The Financial Times Deutschland writes:
"The lack of a favorable response (from the markets) shows that the currently favored 'soft' debt restructuring alone cannot solve Greece's debt problem -- the relief it offers is simply too small. Nevertheless, it would be the right step. It would buy the Greeks and the other euro-zone members more time to solve the problem. But the decisive factor would be how they use this time."
"It cannot be expected that the Greeks themselves will do much more. Even if the government insists during their visits to Brussels or Berlin that they will try to economize even more, they have little hope of success -- the domestic resistance is too large."
"Rather than the Greeks, it will depend much more on the rest of Europe -- and above all on the Germans. Only if they make it clear that they are serious about rescuing Greece, and that they will not allow a 'hard' debt restructuring in the form of a partial devaluation of sovereign bonds, can investors on the financial markets recover confidence in Greece. The solution would also include further loans to euro-zone countries, provided the interest rates are not too draconian. That is the only approach that would offer the Greeks a realistic chance of getting themselves out of their misery."
The center-right Frankfurter Allgemeine Zeitung writes:
"The head of the Euro Group, Jean-Claude Juncker, spoke coyly about a 're-profiling' of Greece's public debt. Because nobody knows what that is, everyone can interpret the term the way they want to."
"But the question of what is understood under debt restructuring is more than just academic. A soft restructuring would have no negative consequences for creditors or debtors. That would be quite different from a forced haircut. The ratings agencies would regard the latter as the same thing as a Greek default. In that scenario, Greek banks would no longer have any chance of getting loans from other banks in the euro zone -- which is, incidentally, already the case in general."

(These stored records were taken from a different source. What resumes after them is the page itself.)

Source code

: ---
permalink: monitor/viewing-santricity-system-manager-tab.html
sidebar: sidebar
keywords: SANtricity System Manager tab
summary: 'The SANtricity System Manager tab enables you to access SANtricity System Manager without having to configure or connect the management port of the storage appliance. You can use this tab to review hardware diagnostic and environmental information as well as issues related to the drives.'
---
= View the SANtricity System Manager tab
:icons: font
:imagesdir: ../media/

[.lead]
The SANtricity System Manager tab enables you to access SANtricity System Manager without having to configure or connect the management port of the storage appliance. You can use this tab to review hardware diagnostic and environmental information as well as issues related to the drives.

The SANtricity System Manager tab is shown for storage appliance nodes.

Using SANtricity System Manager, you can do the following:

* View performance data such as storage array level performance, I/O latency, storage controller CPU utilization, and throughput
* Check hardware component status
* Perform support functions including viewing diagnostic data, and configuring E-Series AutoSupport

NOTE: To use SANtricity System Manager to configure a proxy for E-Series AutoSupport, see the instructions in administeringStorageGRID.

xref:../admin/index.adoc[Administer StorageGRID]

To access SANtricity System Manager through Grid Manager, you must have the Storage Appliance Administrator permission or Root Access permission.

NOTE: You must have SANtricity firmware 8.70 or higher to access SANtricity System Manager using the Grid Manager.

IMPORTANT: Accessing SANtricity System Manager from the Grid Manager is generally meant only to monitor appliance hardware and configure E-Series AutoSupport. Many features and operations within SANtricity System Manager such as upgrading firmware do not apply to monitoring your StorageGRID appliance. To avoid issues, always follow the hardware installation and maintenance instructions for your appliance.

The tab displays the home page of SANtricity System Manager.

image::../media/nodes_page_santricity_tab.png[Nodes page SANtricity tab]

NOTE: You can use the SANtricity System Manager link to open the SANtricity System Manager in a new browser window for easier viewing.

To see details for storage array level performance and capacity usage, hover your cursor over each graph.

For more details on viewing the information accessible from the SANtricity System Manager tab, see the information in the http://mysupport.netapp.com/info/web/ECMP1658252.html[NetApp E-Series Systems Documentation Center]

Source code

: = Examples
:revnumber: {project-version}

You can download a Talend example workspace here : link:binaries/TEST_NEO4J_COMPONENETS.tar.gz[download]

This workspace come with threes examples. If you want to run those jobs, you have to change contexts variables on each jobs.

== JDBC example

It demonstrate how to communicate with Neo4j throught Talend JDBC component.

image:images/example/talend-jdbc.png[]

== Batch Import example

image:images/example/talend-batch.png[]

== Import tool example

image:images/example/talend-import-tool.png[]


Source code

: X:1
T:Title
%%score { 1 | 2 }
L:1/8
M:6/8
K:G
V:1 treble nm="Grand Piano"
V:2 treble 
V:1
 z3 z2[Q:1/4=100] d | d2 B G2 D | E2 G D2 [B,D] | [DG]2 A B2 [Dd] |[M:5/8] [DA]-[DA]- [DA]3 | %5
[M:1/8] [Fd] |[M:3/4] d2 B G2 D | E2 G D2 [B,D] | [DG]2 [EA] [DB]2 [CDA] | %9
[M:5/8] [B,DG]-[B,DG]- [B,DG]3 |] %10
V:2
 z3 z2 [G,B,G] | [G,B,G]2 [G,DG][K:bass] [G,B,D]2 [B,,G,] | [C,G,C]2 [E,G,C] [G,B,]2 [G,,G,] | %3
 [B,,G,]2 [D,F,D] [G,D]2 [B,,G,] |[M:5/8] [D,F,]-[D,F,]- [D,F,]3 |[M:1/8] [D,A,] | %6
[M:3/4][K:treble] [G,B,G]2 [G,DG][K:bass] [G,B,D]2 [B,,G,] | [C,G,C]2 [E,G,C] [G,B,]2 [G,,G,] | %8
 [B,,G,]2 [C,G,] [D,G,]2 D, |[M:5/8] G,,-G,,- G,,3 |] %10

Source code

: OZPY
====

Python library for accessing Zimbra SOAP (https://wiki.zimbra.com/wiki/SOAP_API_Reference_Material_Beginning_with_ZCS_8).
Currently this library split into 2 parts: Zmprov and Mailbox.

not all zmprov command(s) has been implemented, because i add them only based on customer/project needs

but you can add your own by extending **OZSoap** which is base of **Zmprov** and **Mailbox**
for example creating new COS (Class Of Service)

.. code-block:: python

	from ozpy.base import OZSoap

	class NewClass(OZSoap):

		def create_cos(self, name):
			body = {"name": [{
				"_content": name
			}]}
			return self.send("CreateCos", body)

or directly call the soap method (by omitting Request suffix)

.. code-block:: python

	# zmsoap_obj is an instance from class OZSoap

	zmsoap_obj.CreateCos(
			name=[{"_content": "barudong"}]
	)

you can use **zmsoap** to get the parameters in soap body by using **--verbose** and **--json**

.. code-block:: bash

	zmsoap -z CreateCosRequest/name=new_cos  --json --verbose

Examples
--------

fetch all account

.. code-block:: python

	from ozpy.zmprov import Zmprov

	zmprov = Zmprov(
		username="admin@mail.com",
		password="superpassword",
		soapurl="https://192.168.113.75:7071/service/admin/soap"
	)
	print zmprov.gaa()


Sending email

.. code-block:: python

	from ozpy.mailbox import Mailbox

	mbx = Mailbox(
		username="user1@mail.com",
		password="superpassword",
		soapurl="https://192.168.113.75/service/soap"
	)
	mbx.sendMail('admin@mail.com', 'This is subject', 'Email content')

The center-left Süddeutsche Zeitung writes:
"The R-word was long regarded as obscene within the EU. A debt restructuring for Greece was impossible and was not going to happen, European politicians protested again and again. But like other previous statements, those lies have now caught up with them. Now creditors will make concessions toward Athens and extend their repayment terms, perhaps with lower interest rates -- even if Euro group head Jean-Claude Juncker is avoiding the R-word and talks of 're-profiling' instead."
"The history of the R-word is an admission that Greece cannot continue with its current course, despite the large euro-zone members' claims to the contrary. The country's economy will never grow strongly enough to allow it to repay all its debts. In order to make sure that the country does not sink even further into debt, it needs, on top of a tough austerity plan, relief -- even if that creates new problems. Some creditor banks will falter as a result, while some countries will lose money. But such losses are better than refusing to face reality, thereby running the risk of a massive meltdown."
The conservative Die Welt writes:
"The other European countries are demanding that Athens pursue even more stringent austerity measures and finally push forward privatization efforts vigorously. But those demands simply look helpless. How are they planning to put pressure on Athens, when all possible sanctions would harm them at least as much as they would the Greeks? In addition, the EU members are bitterly divided among themselves as to the wisdom of a debt restructuring for Greece or a new bailout. Although everyone knows that someone is going to have to pony up at the end of the day, one way or the other, all the countries are equally afraid of putting their cards on the table."
"That might seem politically expedient, because they want to postpone the moment of truth as long as possible or gain some other advantage. But playing for time and delaying the decisions comes with a price. It was precisely this tactic that made the previous rescue measures so incredibly expensive."